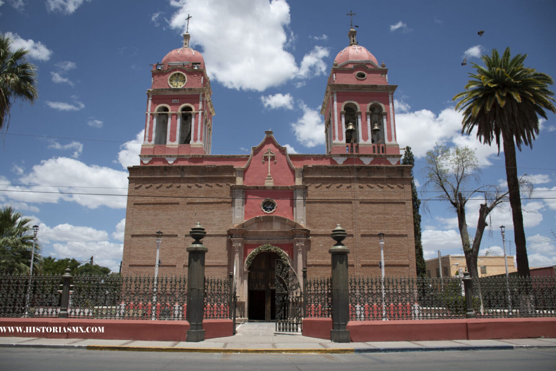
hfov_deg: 67.4
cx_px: 278
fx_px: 417
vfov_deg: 47.9
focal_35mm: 27
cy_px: 186
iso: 100
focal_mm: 18
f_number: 4.5
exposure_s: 1/1600
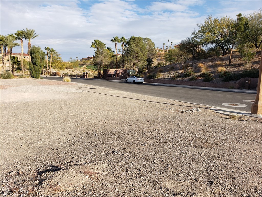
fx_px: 197
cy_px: 98
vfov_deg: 53.1
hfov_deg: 67.3
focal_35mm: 26
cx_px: 131
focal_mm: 4.3
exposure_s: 1/1067
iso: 50
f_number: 2.4
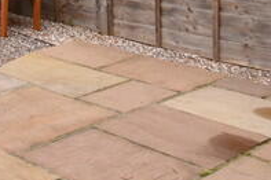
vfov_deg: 15.3
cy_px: -133
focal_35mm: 78
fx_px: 587
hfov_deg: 20.8
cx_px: -168
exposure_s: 1/250
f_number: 8
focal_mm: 10
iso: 110
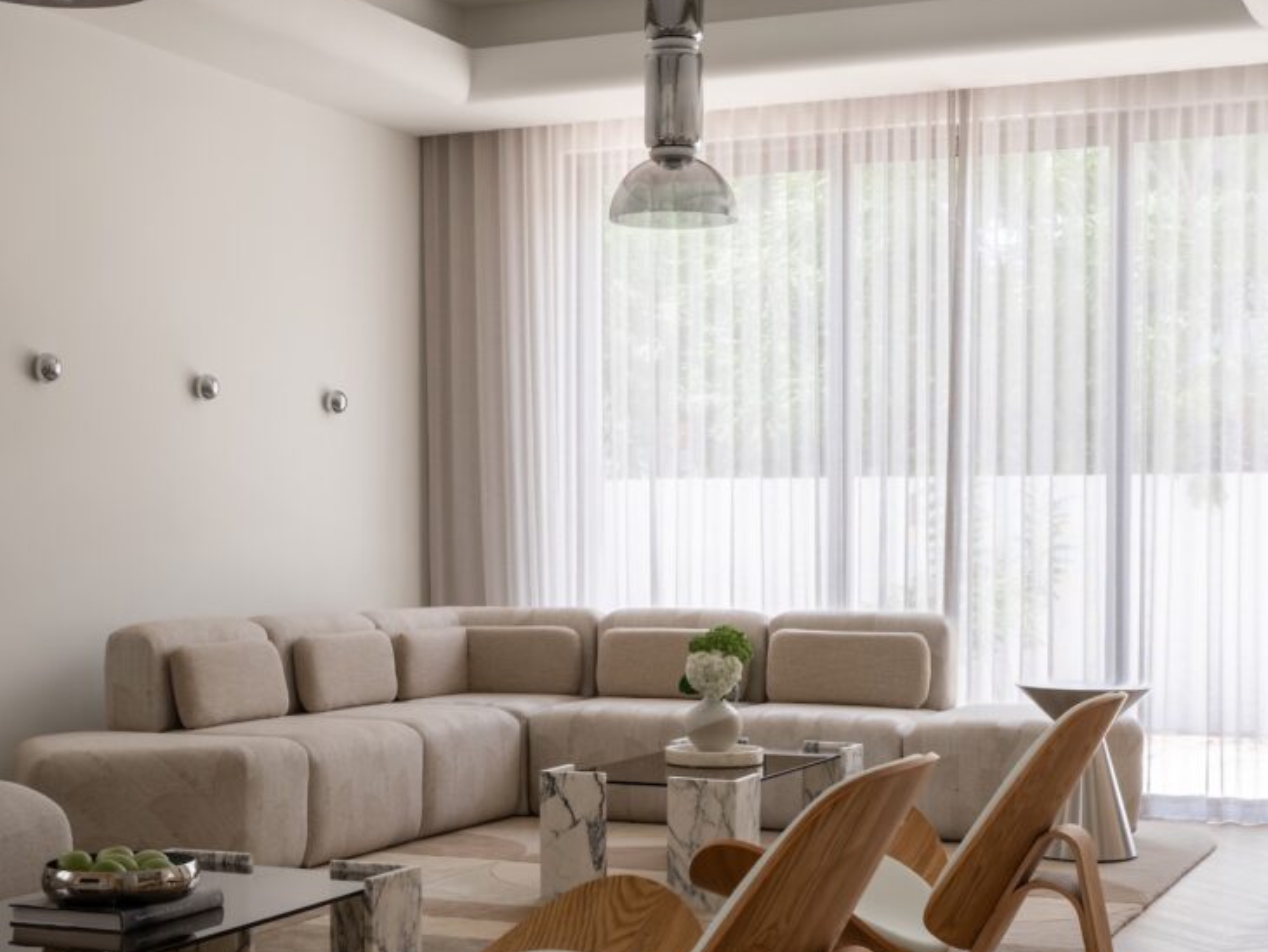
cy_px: 614
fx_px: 2052
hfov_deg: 34.3
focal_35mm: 56
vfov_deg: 26.0
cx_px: 620
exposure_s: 1/40
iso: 160
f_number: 11
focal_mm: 35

• • • •

JOB: Exactly the lines starting at the one above with "f_number: 4.5" and ending at the one with "f_number: 8" should be printed, and nothing else. Omit the pictures.

SOLUTION FOR THIS EXERCISE:
f_number: 4.5
exposure_s: 1/1600
fx_px: 197
cy_px: 98
vfov_deg: 53.1
hfov_deg: 67.3
focal_35mm: 26
cx_px: 131
focal_mm: 4.3
exposure_s: 1/1067
iso: 50
f_number: 2.4
vfov_deg: 15.3
cy_px: -133
focal_35mm: 78
fx_px: 587
hfov_deg: 20.8
cx_px: -168
exposure_s: 1/250
f_number: 8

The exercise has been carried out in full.